● EXERCISE
Within the entries below, find the portion that opens with the line containing "ring dip: (323, 167)" and closes with the line containing "thumb tip: (292, 165)". Retype that portion exactly and only.

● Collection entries
((

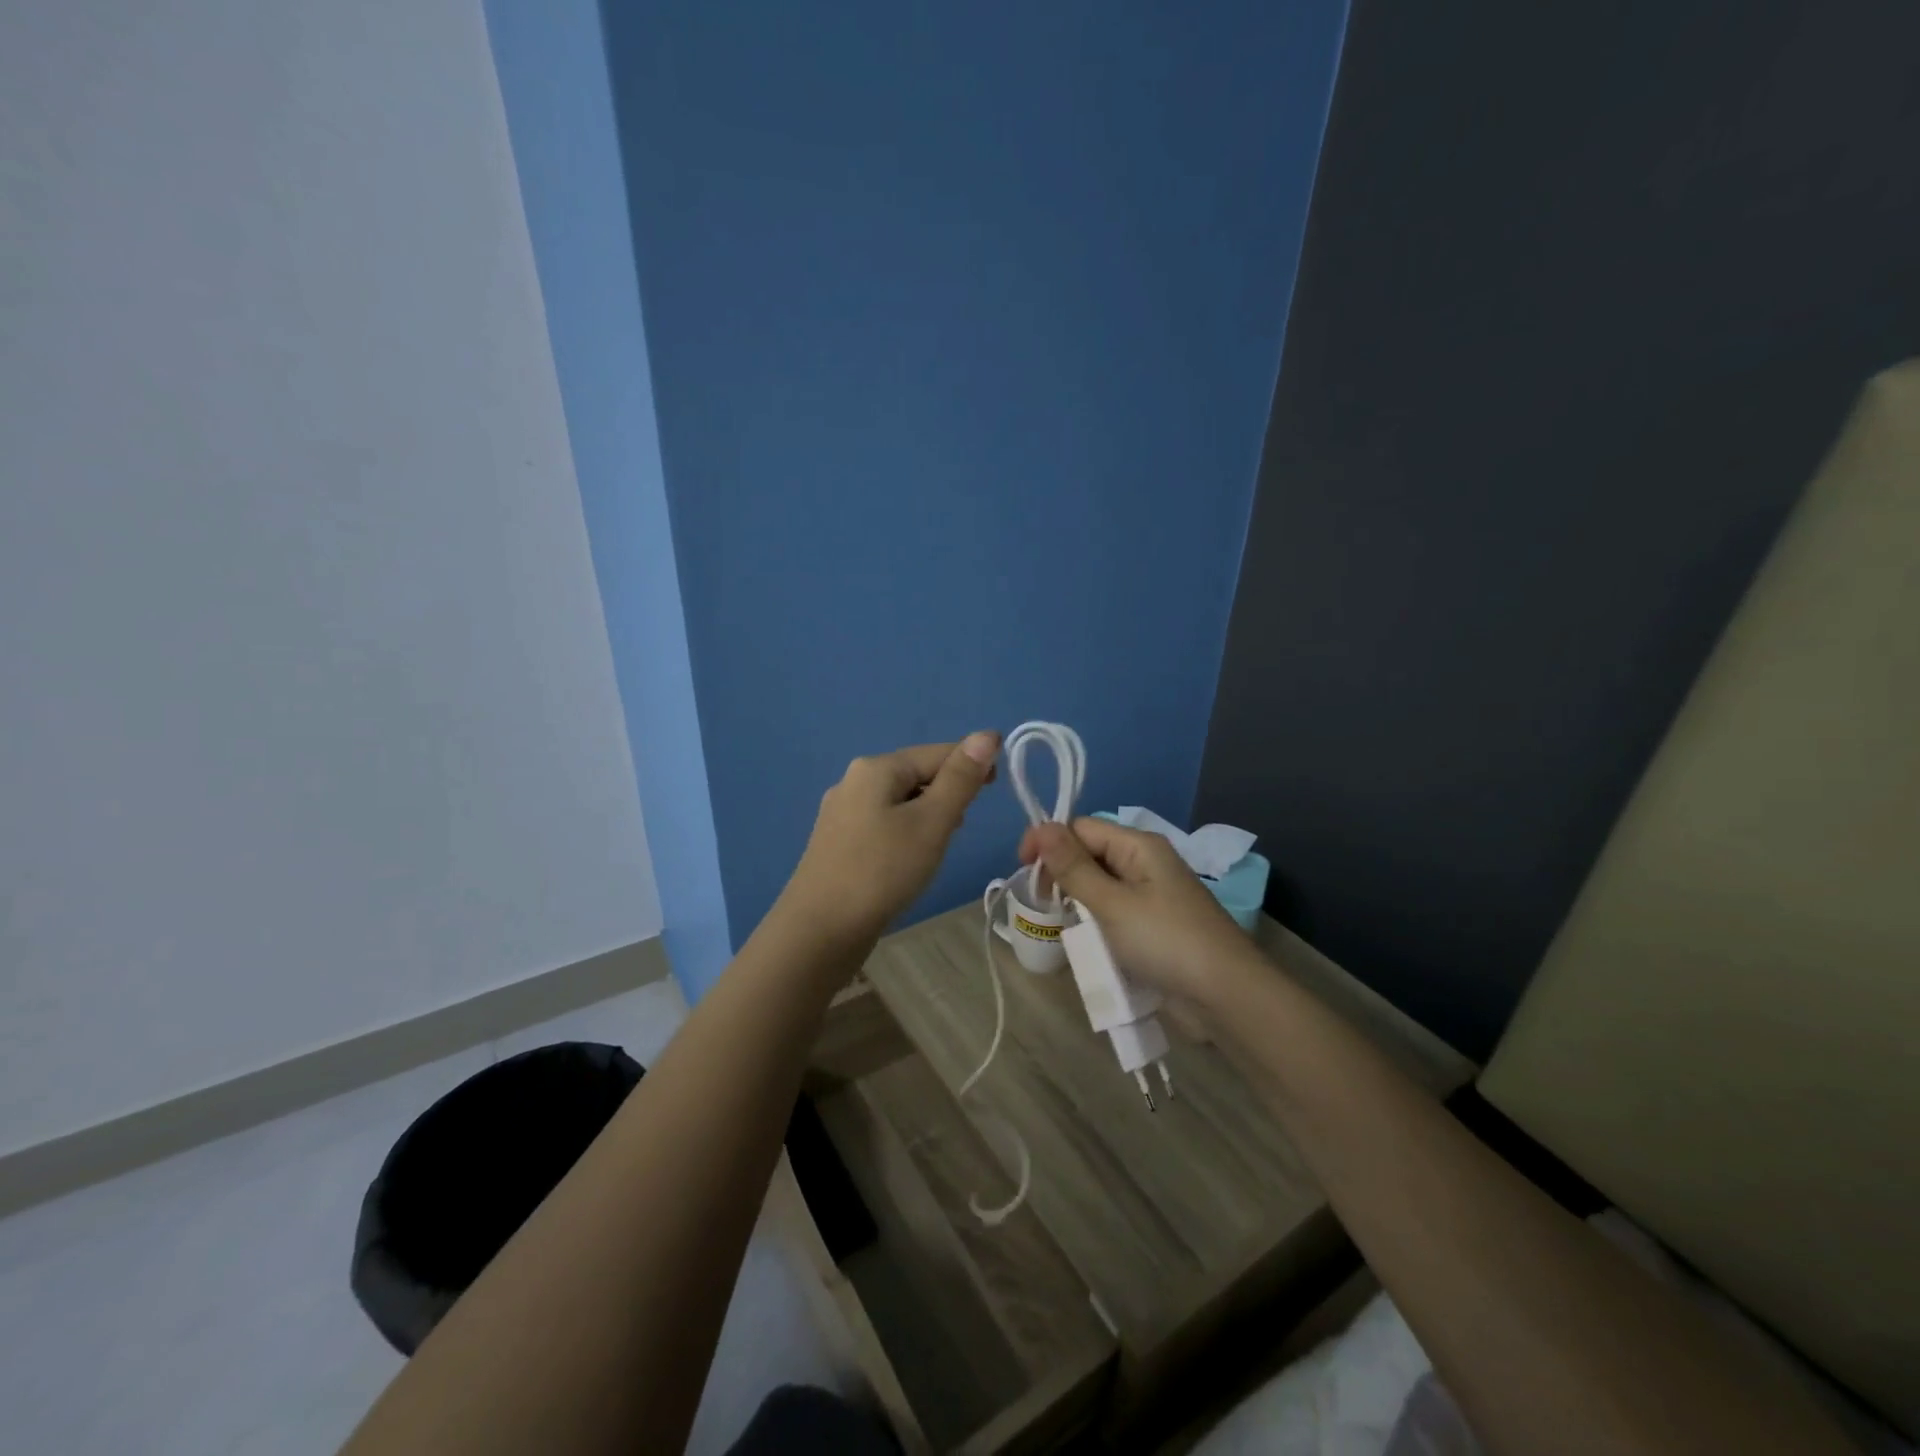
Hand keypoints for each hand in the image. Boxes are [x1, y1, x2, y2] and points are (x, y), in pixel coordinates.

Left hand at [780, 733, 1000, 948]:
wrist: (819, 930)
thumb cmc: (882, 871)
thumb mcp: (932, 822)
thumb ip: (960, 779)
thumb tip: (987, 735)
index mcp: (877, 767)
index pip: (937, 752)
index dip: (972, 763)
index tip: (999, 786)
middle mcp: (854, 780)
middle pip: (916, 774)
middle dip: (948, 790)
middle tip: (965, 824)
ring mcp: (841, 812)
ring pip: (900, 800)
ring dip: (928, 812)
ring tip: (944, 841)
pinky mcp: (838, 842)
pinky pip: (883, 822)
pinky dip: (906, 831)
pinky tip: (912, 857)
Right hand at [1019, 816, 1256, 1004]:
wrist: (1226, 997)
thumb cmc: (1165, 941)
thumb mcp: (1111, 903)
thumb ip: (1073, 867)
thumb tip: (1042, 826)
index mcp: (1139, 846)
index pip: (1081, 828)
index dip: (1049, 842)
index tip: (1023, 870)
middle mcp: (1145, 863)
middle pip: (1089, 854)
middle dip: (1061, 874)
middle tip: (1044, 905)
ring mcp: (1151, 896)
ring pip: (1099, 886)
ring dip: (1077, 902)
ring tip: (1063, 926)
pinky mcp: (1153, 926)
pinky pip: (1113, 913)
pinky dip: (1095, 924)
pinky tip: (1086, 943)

))
((

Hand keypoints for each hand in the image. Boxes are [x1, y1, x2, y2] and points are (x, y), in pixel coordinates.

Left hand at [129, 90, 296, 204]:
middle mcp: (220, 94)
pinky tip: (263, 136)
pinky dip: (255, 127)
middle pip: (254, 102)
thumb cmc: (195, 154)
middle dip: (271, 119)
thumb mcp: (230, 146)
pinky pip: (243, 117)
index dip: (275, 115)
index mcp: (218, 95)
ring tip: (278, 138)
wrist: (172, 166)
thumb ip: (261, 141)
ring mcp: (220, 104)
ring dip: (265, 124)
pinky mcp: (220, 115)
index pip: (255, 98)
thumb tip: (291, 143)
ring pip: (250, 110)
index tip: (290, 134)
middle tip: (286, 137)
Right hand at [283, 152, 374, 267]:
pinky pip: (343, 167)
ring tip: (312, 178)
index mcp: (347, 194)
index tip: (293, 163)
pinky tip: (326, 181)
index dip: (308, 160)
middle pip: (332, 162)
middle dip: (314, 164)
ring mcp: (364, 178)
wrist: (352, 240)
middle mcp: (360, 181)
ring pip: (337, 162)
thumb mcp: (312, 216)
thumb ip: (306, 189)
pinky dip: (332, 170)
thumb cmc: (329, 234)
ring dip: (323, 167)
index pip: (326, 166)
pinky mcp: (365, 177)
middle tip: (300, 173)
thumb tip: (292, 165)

))

● WORKED SOLUTION
ring dip: (323, 167)
index pip: (326, 166)
pinky mcp: (365, 177)
middle tip: (300, 173)
thumb tip: (292, 165)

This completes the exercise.